One rough indication—about the best we can do at this early stage of knowledge about Miocene primates in Africa—comes from the composition of new collections. Suppose that every time we find new early Miocene apes in Africa, they belong to species already in our collections. After several repetitions (particularly if our collections span a good range of geographies and environments), we might conclude that we have probably sampled a substantial amount of the true bush. But suppose that new sites yield new species most of the time—and that we can mark no real decline in the number of novelties. Then we might conclude that we have sampled only a small part of a much more copious bush—and that the story of decline and shortfall in the empire of apes has been more profound than we realized. Quite an effective antidote to the bias of the ladder and its attendant invitation to human arrogance!

In other words, we are seeking, as my colleague David Pilbeam, our leading student of fossil apes, said to me, “an asymptote” in the discovery of new apes. An asymptote is a limiting value approached by one variable of a curve as the other variable (often time or number of trials) increases towards infinity. When further collecting of fossils only yields more specimens of the same species, we have probably reached the asymptote in recoverable kinds of apes. We also reach asymptotes fairly quickly in training cats or cajoling children and should learn to recognize both the subtle point of diminishing returns and the actual asymptote not much further down the line.

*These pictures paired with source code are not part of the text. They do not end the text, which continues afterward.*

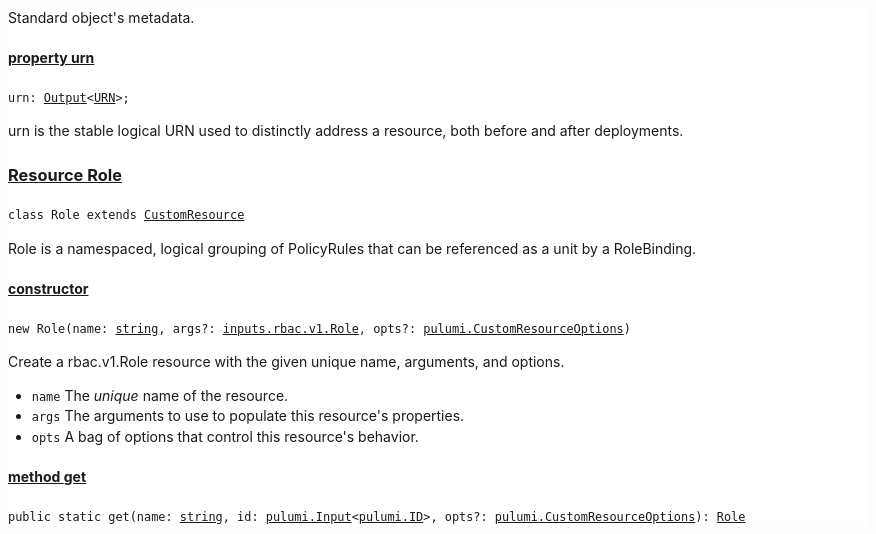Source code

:Standard object's metadata.

<h4 class="pdoc-member-header" id="ClusterRoleList-urn">
<a class="pdoc-child-name" href="https://github.com/pulumi/pulumi-kubernetes/blob/{{< param git_sha >}}/sdk/nodejs/rbac/v1/ClusterRoleList.ts#L13">property <b>urn</b></a>
</h4>

<pre class="highlight"><code><span class='kd'></span>urn: <a href='/docs/reference/pkg/nodejs/pulumi/pulumi/#Output'>Output</a>&lt;<a href='/docs/reference/pkg/nodejs/pulumi/pulumi/#URN'>URN</a>&gt;;</code></pre>

urn is the stable logical URN used to distinctly address a resource, both before and after
deployments.

<h3 class="pdoc-module-header" id="Role" data-link-title="Role">
    <a href="https://github.com/pulumi/pulumi-kubernetes/blob/{{< param git_sha >}}/sdk/nodejs/rbac/v1/Role.ts#L14">
        Resource <strong>Role</strong>
    </a>
</h3>

<pre class="highlight"><code><span class='kr'>class</span> <span class='nx'>Role</span> <span class='kr'>extends</span> <a href='/docs/reference/pkg/nodejs/pulumi/pulumi/#CustomResource'>CustomResource</a></code></pre>

Role is a namespaced, logical grouping of PolicyRules that can be referenced as a unit by a
RoleBinding.

<h4 class="pdoc-member-header" id="Role-constructor">
<a class="pdoc-child-name" href="https://github.com/pulumi/pulumi-kubernetes/blob/{{< param git_sha >}}/sdk/nodejs/rbac/v1/Role.ts#L69"> <b>constructor</b></a>
</h4>


<pre class="highlight"><code><span class='kd'></span><span class='kd'>new</span> Role(name: <span class='kd'><a href='https://developer.mozilla.org/en-US/docs/Web/JavaScript/Reference/Global_Objects/String'>string</a></span>, args?: <a href='/docs/reference/pkg/nodejs/pulumi/kubernetes/types/input/#Role'>inputs.rbac.v1.Role</a>, opts?: <a href='/docs/reference/pkg/nodejs/pulumi/pulumi/#CustomResourceOptions'>pulumi.CustomResourceOptions</a>)</code></pre>


Create a rbac.v1.Role resource with the given unique name, arguments, and options.

* `name` The _unique_ name of the resource.
* `args` The arguments to use to populate this resource&#39;s properties.
* `opts` A bag of options that control this resource&#39;s behavior.

<h4 class="pdoc-member-header" id="Role-get">
<a class="pdoc-child-name" href="https://github.com/pulumi/pulumi-kubernetes/blob/{{< param git_sha >}}/sdk/nodejs/rbac/v1/Role.ts#L52">method <b>get</b></a>
</h4>


<pre class="highlight"><code><span class='kd'>public static </span>get(name: <span class='kd'><a href='https://developer.mozilla.org/en-US/docs/Web/JavaScript/Reference/Global_Objects/String'>string</a></span>, id: <a href='/docs/reference/pkg/nodejs/pulumi/pulumi/#Input'>pulumi.Input</a>&lt;<a href='/docs/reference/pkg/nodejs/pulumi/pulumi/#ID'>pulumi.ID</a>&gt;, opts?: <a href='/docs/reference/pkg/nodejs/pulumi/pulumi/#CustomResourceOptions'>pulumi.CustomResourceOptions</a>): <a href='#Role'>Role</a></code></pre>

An exciting discovery about the history of Miocene apes has recently furnished our best evidence that we have not yet come near the asymptote of the early bush of apes. This discovery provides the strongest possible evidence for an even greater intensity of life’s little joke in our own evolution. The bush was bushier, the later decline in diversity more profound. We do not yet know the true extent of the initial success of apery.

In January 1986, I spent a week with Richard Leakey at his field camp on early Miocene sediments near the western shore of Lake Turkana in Africa’s Great Rift Valley. Little vegetation obscures the geology of this arid region, and naked sediments stretch for miles, their eroding fossils littering the surface.

The data on genetic differences between chimps and humans suggest that our twig on the bush of apes last shared a common ancestor with chimps some 5 to 8 million years ago; in other words, the human lineage has been entirely on its own only for this short stretch of geological time. The oldest human fossils are less than 4 million years old, and we do not know which branch on the copious bush of apes budded off the twig that led to our lineage. (In fact, except for the link of Asian
Sivapithecus
to the modern orangutan, we cannot trace any fossil ape to any living species. Paleontologists have abandoned the once popular notion that
Ramapithecus
might be a source of human ancestry.) Thus, sediments between 4 and 10 million years in age are potential guardians of the Holy Grail of human evolution—the period when our lineage began its separate end run to later domination and a time for which no fossil evidence exists at all.